The study shows the shifts in eating habits among Dalits as some foods with low social markers, which were the community’s main sources of calories, have practically disappeared and new items - spices and vegetables have appeared. One example is drinks made of either sugar cane or from hardened molasses. These are high calorie drinks that provide energy for manual labour. As these were often provided by landlords for their workers in the field as part of the wage, they came to be associated with agricultural labour and low social status. This drink has mostly disappeared from Dalit consumption baskets in these two blocks.

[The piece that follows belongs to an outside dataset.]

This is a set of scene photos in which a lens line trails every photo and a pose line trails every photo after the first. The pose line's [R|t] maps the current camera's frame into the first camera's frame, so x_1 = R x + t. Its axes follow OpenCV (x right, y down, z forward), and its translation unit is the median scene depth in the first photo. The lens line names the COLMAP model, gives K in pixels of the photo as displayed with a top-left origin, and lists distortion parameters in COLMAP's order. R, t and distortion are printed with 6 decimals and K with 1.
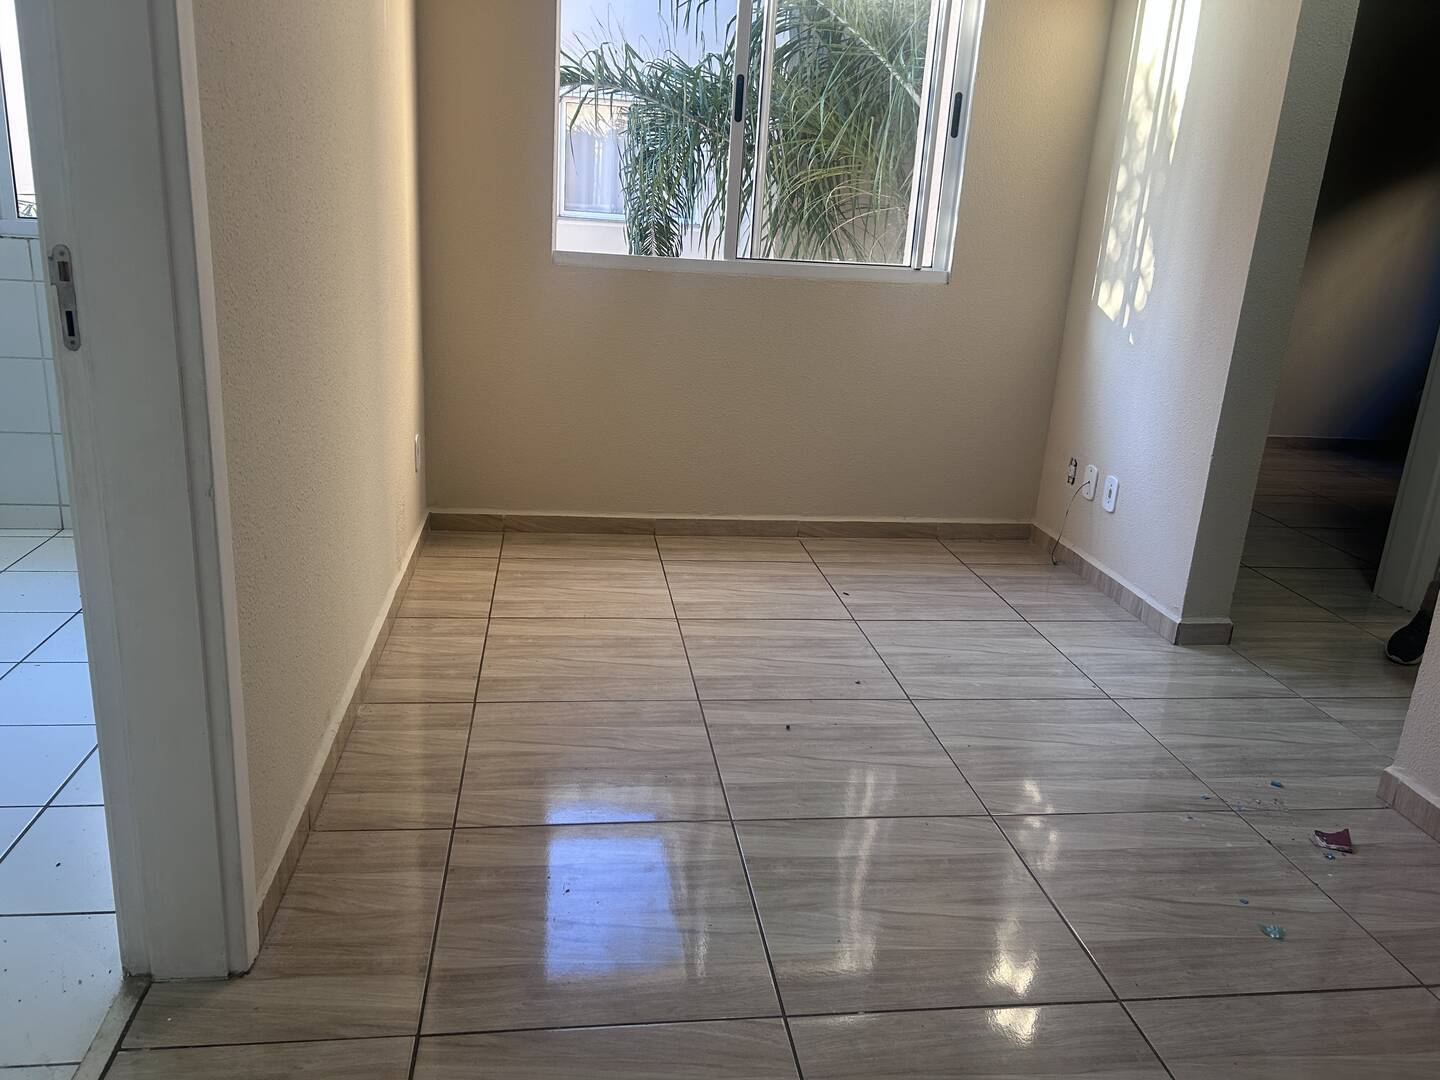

Tomatos and packaged salt which were uncommon in the diets of Dalits in 1990, are now part of regular consumption items.

Second, respondents report changes in the accepted behaviors between castes, with rapid erosion in discriminatory processes that stigmatized Dalits. By and large in these blocks Dalits are less likely to be seated separately at weddings, they no longer are expected to handle the dead animals of other castes, there is a noticeable increase in births in Dalit households that are attended by non-Dalit midwives, and non-Dalits increasingly accept hospitality in Dalit homes. None of these practices were common in 1990.

Third, there have been large shifts in the pattern of economic life both away from and within the villages. There has been a considerable increase in migration to distant cities to work. Nearly half of Dalit households have a member working in the cities. In the villages, Dalits have shifted into professions such as tailors, masons, and drivers, and businesses such as grocers, paan shop owners. Agricultural relations have changed such that almost no Dalits participate in bonded economic ties (halwaha) and fewer Dalits work as agricultural labourers on upper caste lands. Dalits now are much more likely to contract in factors from high caste groups (e.g. tractors, land) than sell their labor to them.

Many other dimensions of social practices have also seen impressive improvement. In 1990 it was almost unheard of for non-Dalits to accept drinks or snacks if they visited Dalit households, which, in a culture of hospitality, excludes Dalits from reciprocal relationships. By 2007 in more than half of the villages non-Dalits would accept drinks or food on visits. Another traditional practice was that only Dalits would lift the dead animals of the non-Dalits. Enumerators recorded whether dead animals of non-Dalits were lifted by 'only Dalits' 'mainly non-Dalits' 'equally' or 'no one'. In the western block in 1990 in three-quarters of the villages only Dalits lifted the dead animals of non-Dalits. By 2007 this was only true of 5 percent of villages.

Social inequalities based on caste still remain an important aspect of Indian reality. But the changes accompanying the growth of a market economy offer a growing sense of empowerment and opportunity that can help change the face of rural India.